For instance, the first song we hear the girls sing is “Our Lips Are Sealed” by The Go-Gos. It’s a very infectious pop song, but when it slows down and you can really listen to the lyrics, it becomes a melancholic, girl-power battle cry. That first song sets off the tone of the film which seemed really important to me. Then it seemed important that we ended with the actual original version of The Icicle Works song “Whisper to a Scream,” so the film kind of ends on a slightly hopeful note, rather than ending in that kind of melancholy state. It ends with that infectious pop beat. I wanted it to have a more hopeful ending.
I was going to say, I found it to be a very happy ending, basically.

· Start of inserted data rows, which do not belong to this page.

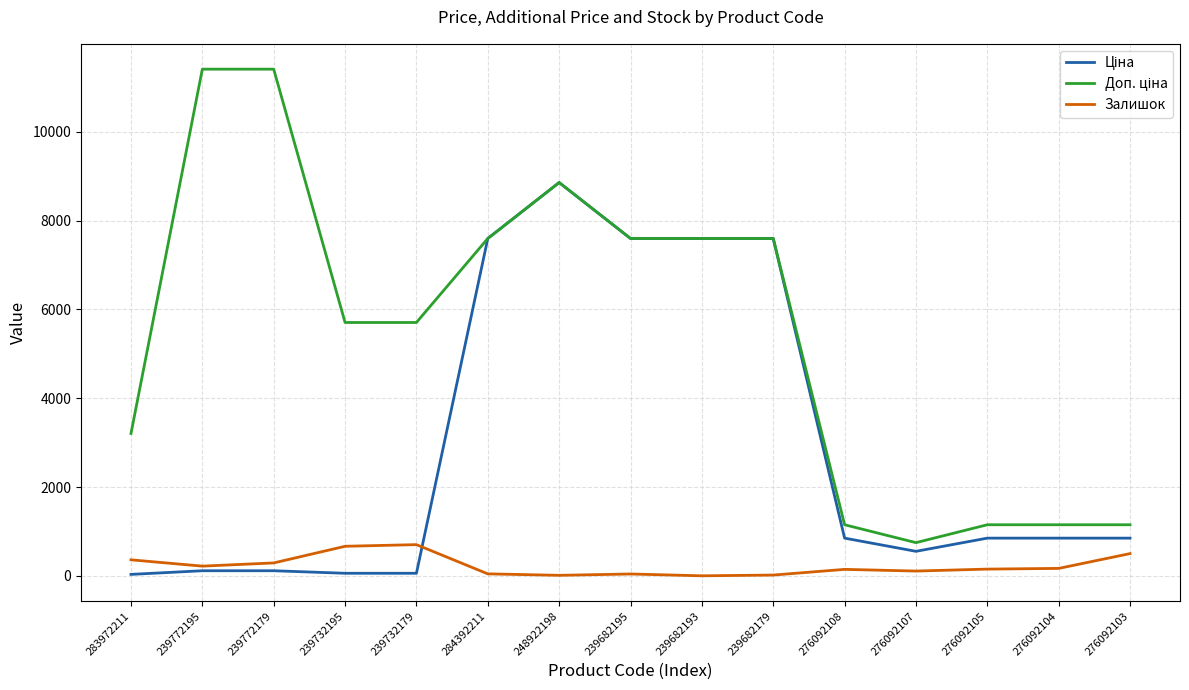

What is the maximum value shown in the chart?

11410.0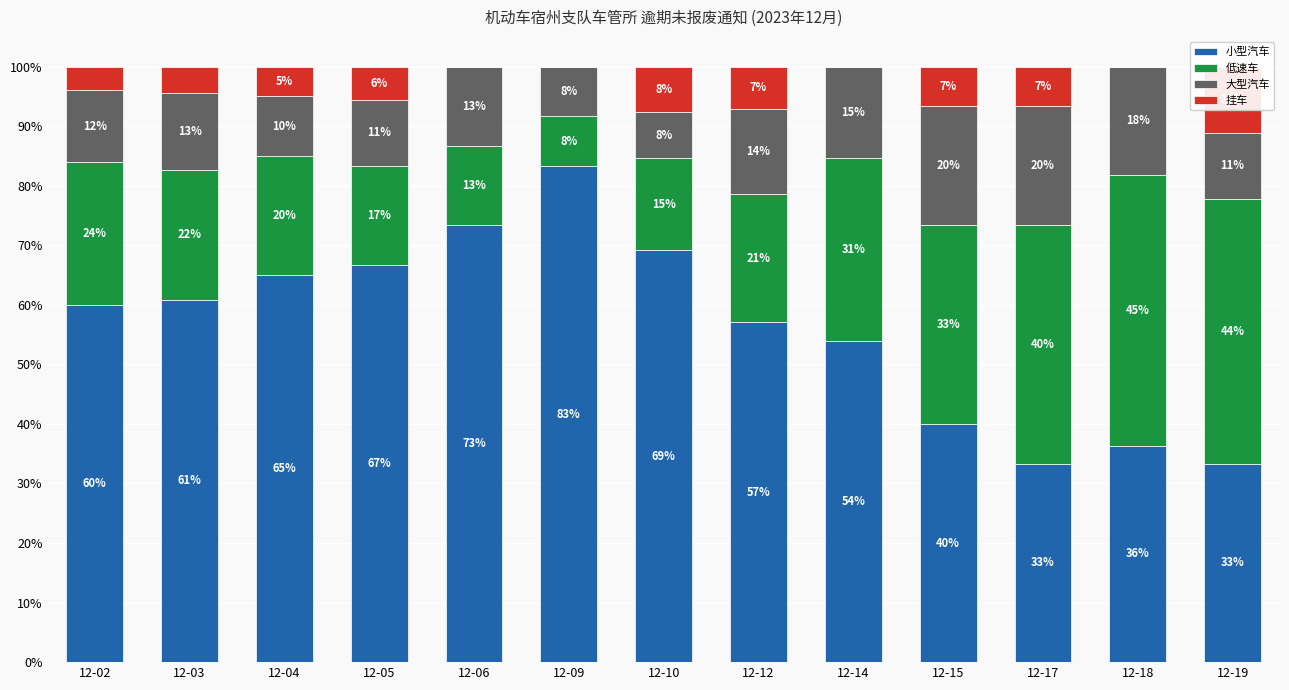

Which series has the widest spread of values?

小型汽车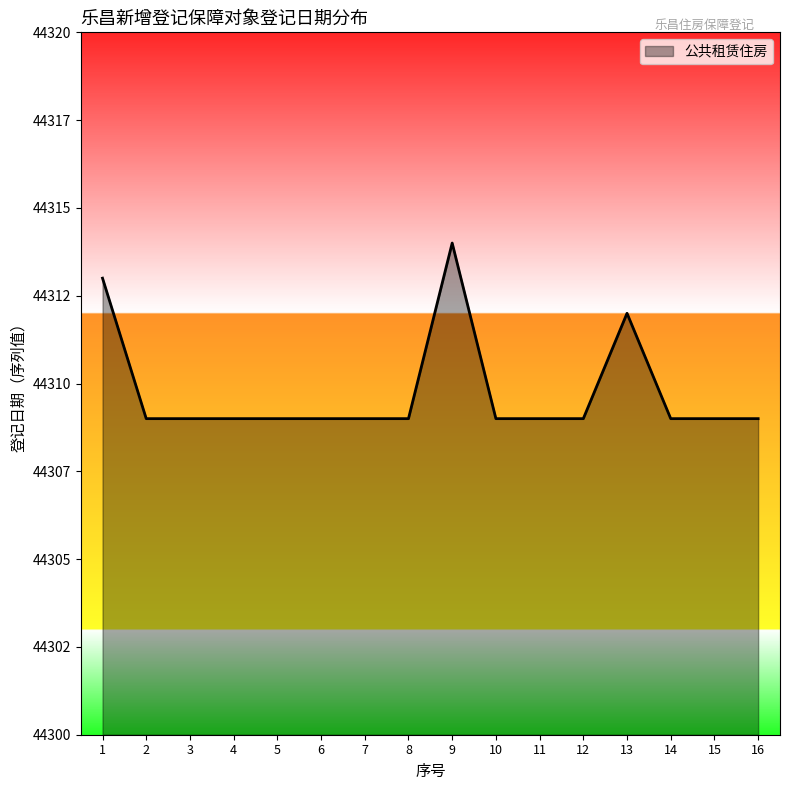

Reading right to left, what are all the values shown in this chart?

16=44309	15=44309	14=44309	13=44312	12=44309	11=44309	10=44309	9=44314	8=44309	7=44309	6=44309	5=44309	4=44309	3=44309	2=44309	1=44313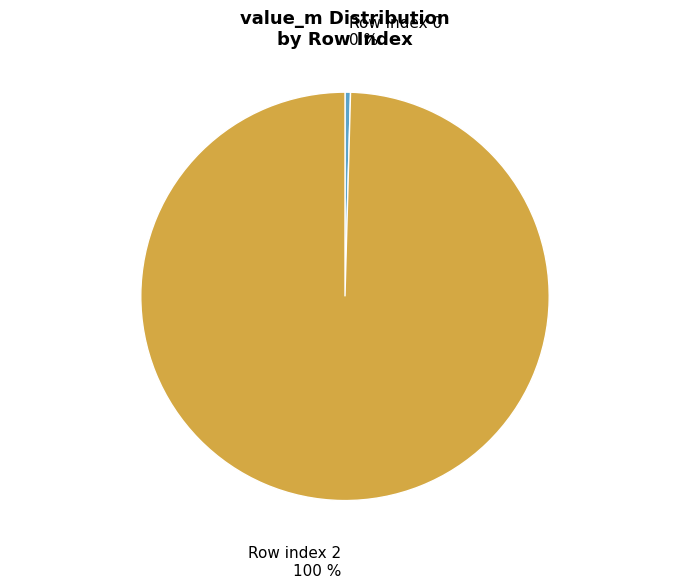

To the nearest percent, what is the average slice percentage?

50%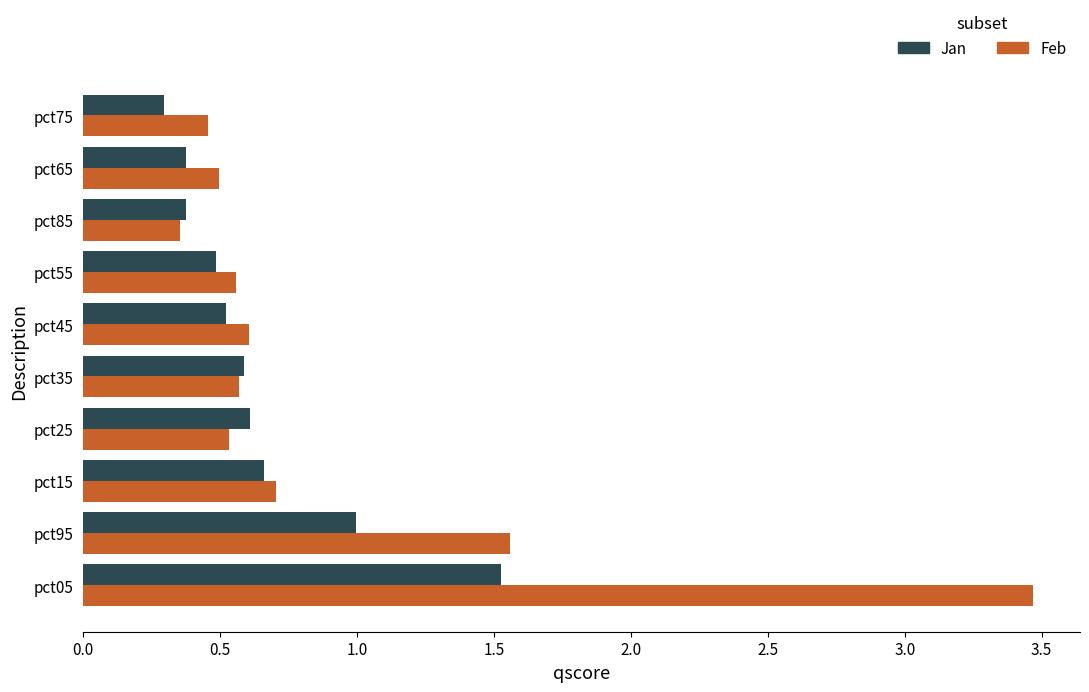

The value of Jan at pct95 is 1.0. True or false?

True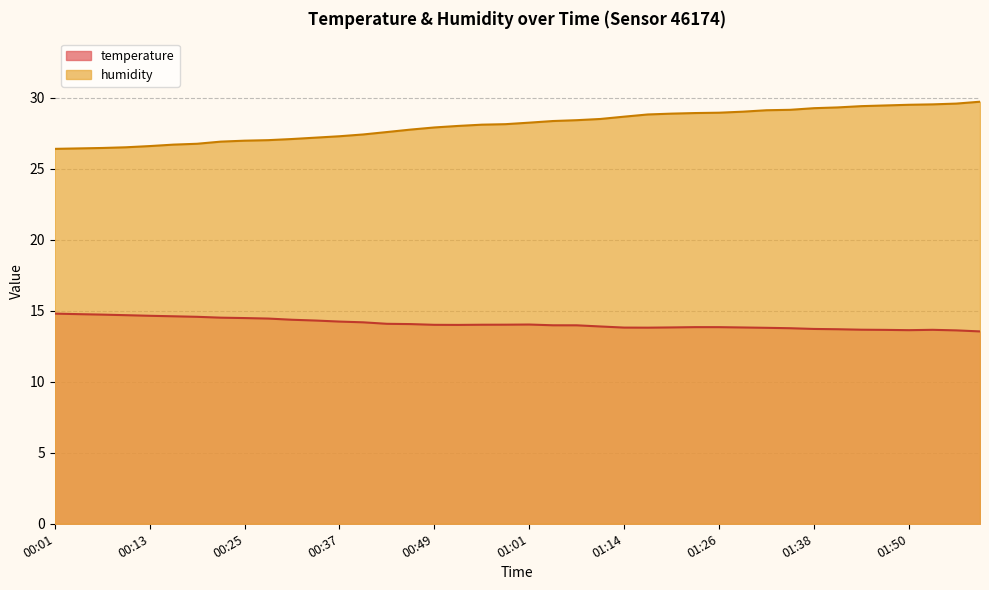

Which series has the largest total across all categories?

humidity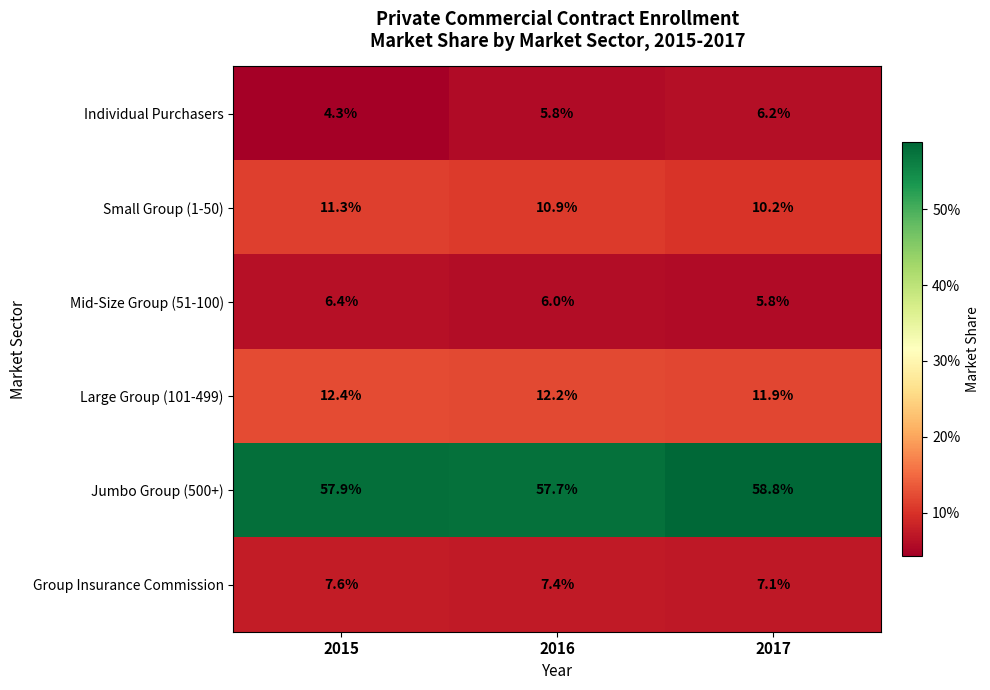

Is it true that Group Insurance Commission equals 5.2 at 2015?

False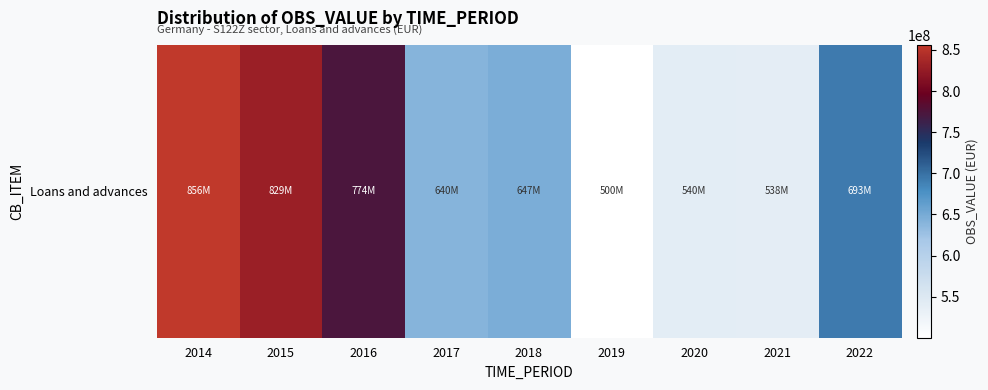

Reading right to left, list all the values displayed in this chart.

2022=693380203	2021=538462324	2020=539624886	2019=500186517	2018=646827699	2017=639603614	2016=773655786	2015=829431262	2014=856171996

Yeah, I think it’s a happy ending too.
So what are you working on next?
I’m in development with a follow-up feature film. It feels like an organic follow up. It’s not a sequel, there’s no continuation of the story or the characters, but it’s a feature length film called A Girl and Other Small Stains. I think of it as a coming-of-age Cat People meets Fish Tank. It’s a teen shapeshifter film, based on this idea of a wild, out-of-control teen girl who actually becomes wild and out of control. We often tend to use animalistic terms to talk about self-possessed young women, like she’s a beast, so the idea is that a girl whose father has decided that she is a beast and sends her to go live with her estranged grandmother, and she actually becomes a beast, but then she gains control of her shape-shifting ability and uses it for good. It’s another girl power film, much more genre committed, one main character, much more plot driven. It will still be nuanced and awkward for all of the Knives and Skins super fans, but I think it’s going to open up my audience base a little bit wider because it is a little more accessible than Knives and Skin.